Bilkent Üniversitesi öğrencileri, yakında sandığa gidiyor. Sizlerle bu seçimlere dair gözlemlerimi aktarmak, ülke siyasetinin bizim seçimlerimizi nasıl etkilediğini anlatmak istiyorum. Hukuk fakültesi öğrencisi olmam sebebiyle örneklerimi hukuk fakültesinden vereceğim, fakat zannediyorum ki her bölümde vaziyet oldukça benzerdir.
Evet, ülke siyaseti çok etkiledi seçimleri… Etkiledi etkilemesine ama, çoğunuzun sandığı gibi değil, çoğunuzun sandığından daha fazla…
O kadar etkiledi ki, seçim çalışmalarını dinlerken kendimi TBMM’de hissediyorum. Söylemler aynı, tarz aynı, yaklaşım aynı, düşünce aynı…

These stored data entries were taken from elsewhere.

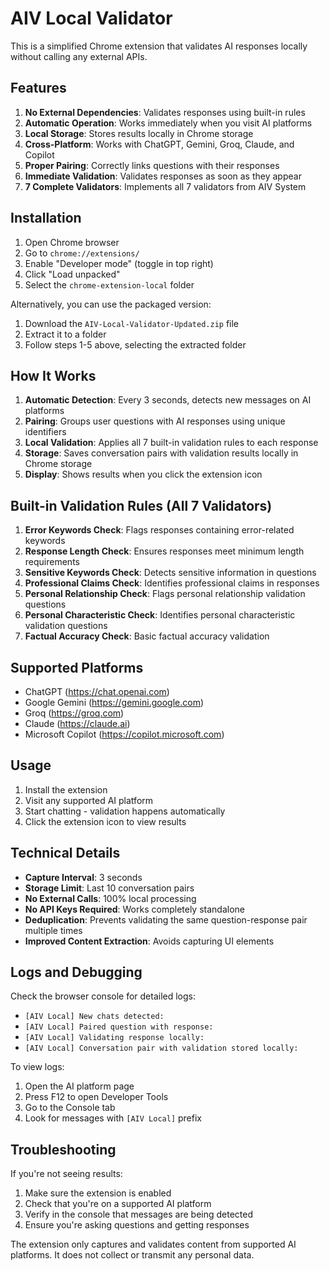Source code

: # AIV Local Validator

This is a simplified Chrome extension that validates AI responses locally without calling any external APIs.

## Features

1. **No External Dependencies**: Validates responses using built-in rules
2. **Automatic Operation**: Works immediately when you visit AI platforms
3. **Local Storage**: Stores results locally in Chrome storage
4. **Cross-Platform**: Works with ChatGPT, Gemini, Groq, Claude, and Copilot
5. **Proper Pairing**: Correctly links questions with their responses
6. **Immediate Validation**: Validates responses as soon as they appear
7. **7 Complete Validators**: Implements all 7 validators from AIV System

## Installation

1. Open Chrome browser
2. Go to `chrome://extensions/`
3. Enable "Developer mode" (toggle in top right)
4. Click "Load unpacked"
5. Select the `chrome-extension-local` folder

Alternatively, you can use the packaged version:
1. Download the `AIV-Local-Validator-Updated.zip` file
2. Extract it to a folder
3. Follow steps 1-5 above, selecting the extracted folder

## How It Works

1. **Automatic Detection**: Every 3 seconds, detects new messages on AI platforms
2. **Pairing**: Groups user questions with AI responses using unique identifiers
3. **Local Validation**: Applies all 7 built-in validation rules to each response
4. **Storage**: Saves conversation pairs with validation results locally in Chrome storage
5. **Display**: Shows results when you click the extension icon

## Built-in Validation Rules (All 7 Validators)

1. **Error Keywords Check**: Flags responses containing error-related keywords
2. **Response Length Check**: Ensures responses meet minimum length requirements
3. **Sensitive Keywords Check**: Detects sensitive information in questions
4. **Professional Claims Check**: Identifies professional claims in responses
5. **Personal Relationship Check**: Flags personal relationship validation questions
6. **Personal Characteristic Check**: Identifies personal characteristic validation questions
7. **Factual Accuracy Check**: Basic factual accuracy validation

## Supported Platforms

- ChatGPT (https://chat.openai.com)
- Google Gemini (https://gemini.google.com)
- Groq (https://groq.com)
- Claude (https://claude.ai)
- Microsoft Copilot (https://copilot.microsoft.com)

## Usage

1. Install the extension
2. Visit any supported AI platform
3. Start chatting - validation happens automatically
4. Click the extension icon to view results

## Technical Details

- **Capture Interval**: 3 seconds
- **Storage Limit**: Last 10 conversation pairs
- **No External Calls**: 100% local processing
- **No API Keys Required**: Works completely standalone
- **Deduplication**: Prevents validating the same question-response pair multiple times
- **Improved Content Extraction**: Avoids capturing UI elements

## Logs and Debugging

Check the browser console for detailed logs:
- `[AIV Local] New chats detected:`
- `[AIV Local] Paired question with response:`
- `[AIV Local] Validating response locally:`
- `[AIV Local] Conversation pair with validation stored locally:`

To view logs:
1. Open the AI platform page
2. Press F12 to open Developer Tools
3. Go to the Console tab
4. Look for messages with `[AIV Local]` prefix

## Troubleshooting

If you're not seeing results:
1. Make sure the extension is enabled
2. Check that you're on a supported AI platform
3. Verify in the console that messages are being detected
4. Ensure you're asking questions and getting responses

The extension only captures and validates content from supported AI platforms. It does not collect or transmit any personal data.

Lütfen yanlış anlamayın. Ülke siyaseti Bilkent seçimlerini etkiledi evet, fakat yarışan bireylerin siyasi parti temsil ettiği yanılgısı sebebiyle değil, ötekine karşı duyulan nefret sebebiyle, tahammülsüzlük sebebiyle, uzlaşı kültürünün bulunmaması yönüyle…

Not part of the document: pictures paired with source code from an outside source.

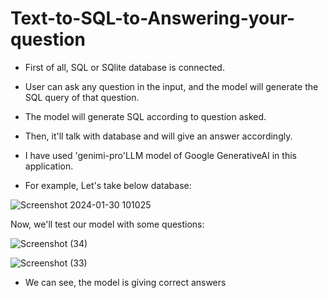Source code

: # Text-to-SQL-to-Answering-your-question

+ First of all, SQL or SQlite database is connected.
+ User can ask any question in the input, and the model will generate the SQL query of that question.
+ The model will generate SQL according to question asked.
+ Then, it'll talk with database and will give an answer accordingly.
+ I have used 'genimi-pro'LLM model of Google GenerativeAI in this application.

+ For example, Let's take below database:

![Screenshot 2024-01-30 101025](https://github.com/kdhananiUH/Q-A-with-SQL-database-using-google-gemini/assets/111707291/284ad9d3-bdae-4251-8fce-e03f0b210da3)

Now, we'll test our model with some questions:

![Screenshot (34)](https://github.com/kdhananiUH/Q-A-with-SQL-database-using-google-gemini/assets/111707291/3bdda54a-fa30-4370-957f-cea607b6a587)

![Screenshot (33)](https://github.com/kdhananiUH/Q-A-with-SQL-database-using-google-gemini/assets/111707291/183d979f-8f3c-4e45-8bf6-f9f0ac89e572)

+ We can see, the model is giving correct answers
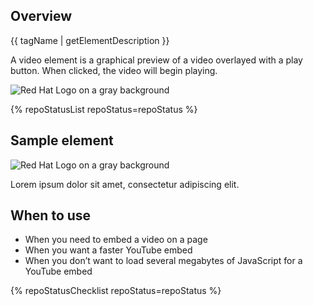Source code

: ## Overview

{{ tagName | getElementDescription }}

A video element is a graphical preview of a video overlayed with a play button. When clicked, the video will begin playing.

<uxdot-example width-adjustment="555px">
  <img src="{{ './video-sample.svg' | url }}" alt="Red Hat Logo on a gray background">
</uxdot-example>

{% repoStatusList repoStatus=repoStatus %}

## Sample element

<div class="grid sm-two-columns">
  <rh-video>
    <img slot="thumbnail" src="{{ './video-sample.svg' | url }}" alt="Red Hat Logo on a gray background"/>
    <template>
      <iframe title="Red Hat OpenShift AI overview" width="900" height="499" src="https://www.youtube.com/embed/Hc8emNr2igU" frameborder="0" allow="accelerometer; autoplay; clipboard-write; encrypted-media; gyroscope; picture-in-picture; web-share" referrerpolicy="strict-origin-when-cross-origin" allowfullscreen></iframe>
    </template>
    <p slot="caption">Lorem ipsum dolor sit amet, consectetur adipiscing elit.</p>
  </rh-video>
</div>

## When to use 
  
  - When you need to embed a video on a page
  - When you want a faster YouTube embed
  - When you don’t want to load several megabytes of JavaScript for a YouTube embed

{% repoStatusChecklist repoStatus=repoStatus %}
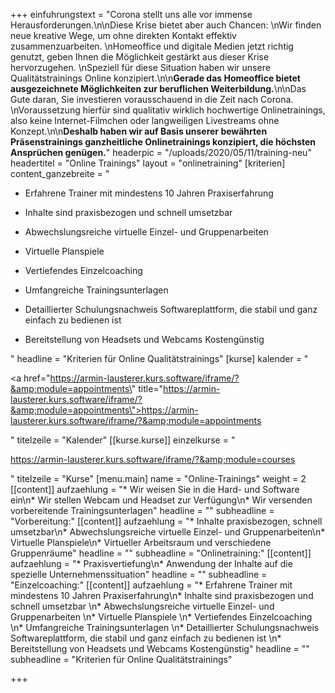 +++
einfuhrungstext = "Corona stellt uns alle vor immense Herausforderungen.\n\nDiese Krise bietet aber auch Chancen:  \nWir finden neue kreative Wege, um ohne direkten Kontakt effektiv zusammenzuarbeiten.  \nHomeoffice und digitale Medien jetzt richtig genutzt, geben Ihnen die Möglichkeit gestärkt aus dieser Krise hervorzugehen.  \nSpeziell für diese Situation haben wir unsere Qualitätstrainings Online konzipiert.\n\n**Gerade das Homeoffice bietet ausgezeichnete Möglichkeiten zur beruflichen Weiterbildung.**\n\nDas Gute daran, Sie investieren vorausschauend in die Zeit nach Corona.  \nVoraussetzung hierfür sind qualitativ wirklich hochwertige Onlinetrainings, also keine Internet-Filmchen oder langweiligen Livestreams ohne Konzept.\n\n**Deshalb haben wir auf Basis unserer bewährten Präsenstrainings ganzheitliche Onlinetrainings konzipiert, die höchsten Ansprüchen genügen.**"
headerpic = "/uploads/2020/05/11/training-neu"
headertitel = "Online Trainings"
layout = "onlinetraining"
[kriterien]
content_ganzebreite = "<ul><li><p>Erfahrene Trainer mit mindestens 10 Jahren Praxiserfahrung</p></li><li><p>Inhalte sind praxisbezogen und schnell umsetzbar</p></li><li><p>Abwechslungsreiche virtuelle Einzel- und Gruppenarbeiten</p></li><li><p>Virtuelle Planspiele</p></li><li><p>Vertiefendes Einzelcoaching</p></li><li><p>Umfangreiche Trainingsunterlagen</p></li><li><p>Detaillierter Schulungsnachweis Softwareplattform, die stabil und ganz einfach zu bedienen ist</p></li><li><p>Bereitstellung von Headsets und Webcams Kostengünstig</p></li></ul>"
headline = "Kriterien für Online Qualitätstrainings"
[kurse]
kalender = "<p><a href=\"https://armin-lausterer.kurs.software/iframe/?&amp;module=appointments\" title=\"https://armin-lausterer.kurs.software/iframe/?&amp;module=appointments\">https://armin-lausterer.kurs.software/iframe/?&amp;module=appointments</a></p>"
titelzeile = "Kalender"
[[kurse.kurse]]
einzelkurse = "<p>https://armin-lausterer.kurs.software/iframe/?&amp;module=courses</p>"
titelzeile = "Kurse"
[menu.main]
name = "Online-Trainings"
weight = 2
[[content]]
aufzaehlung = "* Wir weisen Sie in die Hard- und Software ein\n* Wir stellen Webcam und Headset zur Verfügung\n* Wir versenden vorbereitende Trainingsunterlagen"
headline = ""
subheadline = "Vorbereitung:"
[[content]]
aufzaehlung = "* Inhalte praxisbezogen, schnell umsetzbar\n* Abwechslungsreiche virtuelle Einzel- und Gruppenarbeiten\n* Virtuelle Planspiele\n* Virtueller Arbeitsraum und verschiedene Gruppenräume"
headline = ""
subheadline = "Onlinetraining:"
[[content]]
aufzaehlung = "* Praxisvertiefung\n* Anwendung der Inhalte auf die spezielle Unternehmenssituation"
headline = ""
subheadline = "Einzelcoaching:"
[[content]]
aufzaehlung = "* Erfahrene Trainer mit mindestens 10 Jahren Praxiserfahrung\n* Inhalte sind praxisbezogen und schnell umsetzbar \n* Abwechslungsreiche virtuelle Einzel- und Gruppenarbeiten \n* Virtuelle Planspiele \n* Vertiefendes Einzelcoaching \n* Umfangreiche Trainingsunterlagen \n* Detaillierter Schulungsnachweis Softwareplattform, die stabil und ganz einfach zu bedienen ist \n* Bereitstellung von Headsets und Webcams Kostengünstig"
headline = ""
subheadline = "Kriterien für Online Qualitätstrainings"

+++
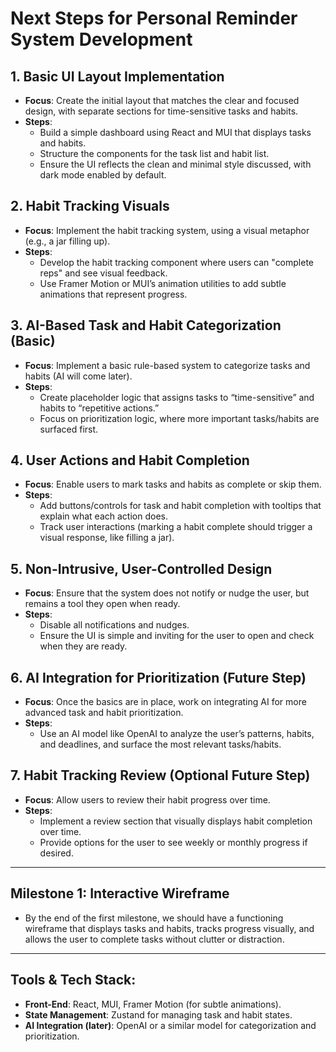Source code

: 
# Next Steps for Personal Reminder System Development

## 1. Basic UI Layout Implementation
- **Focus**: Create the initial layout that matches the clear and focused design, with separate sections for time-sensitive tasks and habits.
- **Steps**:
  - Build a simple dashboard using React and MUI that displays tasks and habits.
  - Structure the components for the task list and habit list.
  - Ensure the UI reflects the clean and minimal style discussed, with dark mode enabled by default.

## 2. Habit Tracking Visuals
- **Focus**: Implement the habit tracking system, using a visual metaphor (e.g., a jar filling up).
- **Steps**:
  - Develop the habit tracking component where users can "complete reps" and see visual feedback.
  - Use Framer Motion or MUI’s animation utilities to add subtle animations that represent progress.

## 3. AI-Based Task and Habit Categorization (Basic)
- **Focus**: Implement a basic rule-based system to categorize tasks and habits (AI will come later).
- **Steps**:
  - Create placeholder logic that assigns tasks to “time-sensitive” and habits to “repetitive actions.”
  - Focus on prioritization logic, where more important tasks/habits are surfaced first.

## 4. User Actions and Habit Completion
- **Focus**: Enable users to mark tasks and habits as complete or skip them.
- **Steps**:
  - Add buttons/controls for task and habit completion with tooltips that explain what each action does.
  - Track user interactions (marking a habit complete should trigger a visual response, like filling a jar).

## 5. Non-Intrusive, User-Controlled Design
- **Focus**: Ensure that the system does not notify or nudge the user, but remains a tool they open when ready.
- **Steps**:
  - Disable all notifications and nudges.
  - Ensure the UI is simple and inviting for the user to open and check when they are ready.

## 6. AI Integration for Prioritization (Future Step)
- **Focus**: Once the basics are in place, work on integrating AI for more advanced task and habit prioritization.
- **Steps**:
  - Use an AI model like OpenAI to analyze the user’s patterns, habits, and deadlines, and surface the most relevant tasks/habits.

## 7. Habit Tracking Review (Optional Future Step)
- **Focus**: Allow users to review their habit progress over time.
- **Steps**:
  - Implement a review section that visually displays habit completion over time.
  - Provide options for the user to see weekly or monthly progress if desired.

---

## Milestone 1: Interactive Wireframe
- By the end of the first milestone, we should have a functioning wireframe that displays tasks and habits, tracks progress visually, and allows the user to complete tasks without clutter or distraction.

---

## Tools & Tech Stack:
- **Front-End**: React, MUI, Framer Motion (for subtle animations).
- **State Management**: Zustand for managing task and habit states.
- **AI Integration (later)**: OpenAI or a similar model for categorization and prioritization.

Aynen öyle, çoğunuzdan farklı düşünüyorum belki ama temsilci adaylarının siyasi arkaplanları olması beni rahatsız etmiyor, etmemeli de! “Şucu” yahut “bucu” olduğu için değil, liyakati için seçmemiz gerekiyor bence temsilcimizi. Kanaatimce, bizden olmayanı, şucuyu yahut bucuyu kabul etmeyi öğrendiğimizde birlikte yaşama kültürünü geliştirmeye başlayabileceğiz.
Üstelik, Allah aşkına, bir temsilci seçimi için dahi karşı kimliğe tahammülsüzlük gösterirsek, nasıl eleştirebiliriz ülke seçimlerindeki hoşgörüsüzlüğü?
Uzun lafın kısası, ülke siyasi atmosferi Bilkent’i fazlasıyla etkiledi, ama bu çoğumuzun sandığı gibi görüş sahibi bireylerin temsilci adayı olması yönüyle değil, onlara duyulan tahammülsüz yönüyle.
Bu düşüncelerimi fakültemizde temsilciliğe adaylığını koyan Vasıf İnanç Duygulu ile de paylaştım. Onla konuşmam neticesinde bu yazıyı yazmak şart oldu. Bilkent’te ilk defa, bir fikir sahibi olmanın suç olduğunu gördüm; ilk defa insanların liyakata göre değil, tarafgirliğe göre desteklendiğini; ilk defa Bilkent’in Türkiye’den farklı olmadığını gördüm!
Çok defa projelerini anlatmak için gittiği insanlar “tarafsız bir aday” istediklerini söylemiş Vasıf’a. “Şucu bucu istemiyoruz!” demişler. Komik, “şu şucu, bu bucu” söylemi adaylar arasında seçim için en büyük koz olmuş, “tarafsızlık” vurgusu fikirlerin önüne geçmiş. Seçim için vaatler geri plana düşmüş, kimlik tartışmalarına girilmiş.
Bir de arkadaşlık bağları üzerine inşa edilen çalışmalar var. Şöyle ki, aday bir arkadaş olduğu, yahut muhabbeti hoş olduğu için tercih ediliyor. Allah aşkına, bu yaklaşım Bilkent’e yakışıyor mu? Öğrenci temsilcisi seçimlerinde dahi duygularımız mantığınızın önüne geçiyorsa, ülke seçimlerinde hamaseti nasıl eleştirebiliyoruz?
Bu üzücü durumun aynısı ülkemizin genelinde de var. Seçim dönemlerinde projeler ne kadar konuşuluyor? “Onlar olacağına bunlar olsun, şunlar olmasın da ne olursa olsun!” yaklaşımı hakim değil mi her görüşe? İnsanlar ülkemizde de mantıktan ziyade duygularıyla oy vermiyor mu? Bu yazıyı okuma zahmetinde bulunan her biriniz rahatsız değil mi bu yaklaşımdan?
O zaman neden pek çoğumuz aynısı Bilkent’te yapıyor?
Neden projeler dinlenmiyor?
Neden tecrübe konuşulmuyor?
Bu soruları kendime sordukça Bilkent’in “farklı olduğuna dair inancım yok olmuyor değil.
Size hitap eder biçimde yazdığım bu tek duygulu yazım. Bir serzeniş niteliğinde görün ve lütfen, hem üniversitemizin hem de uzun vadede ülkemizin geleceği için üzerinde bir düşünün.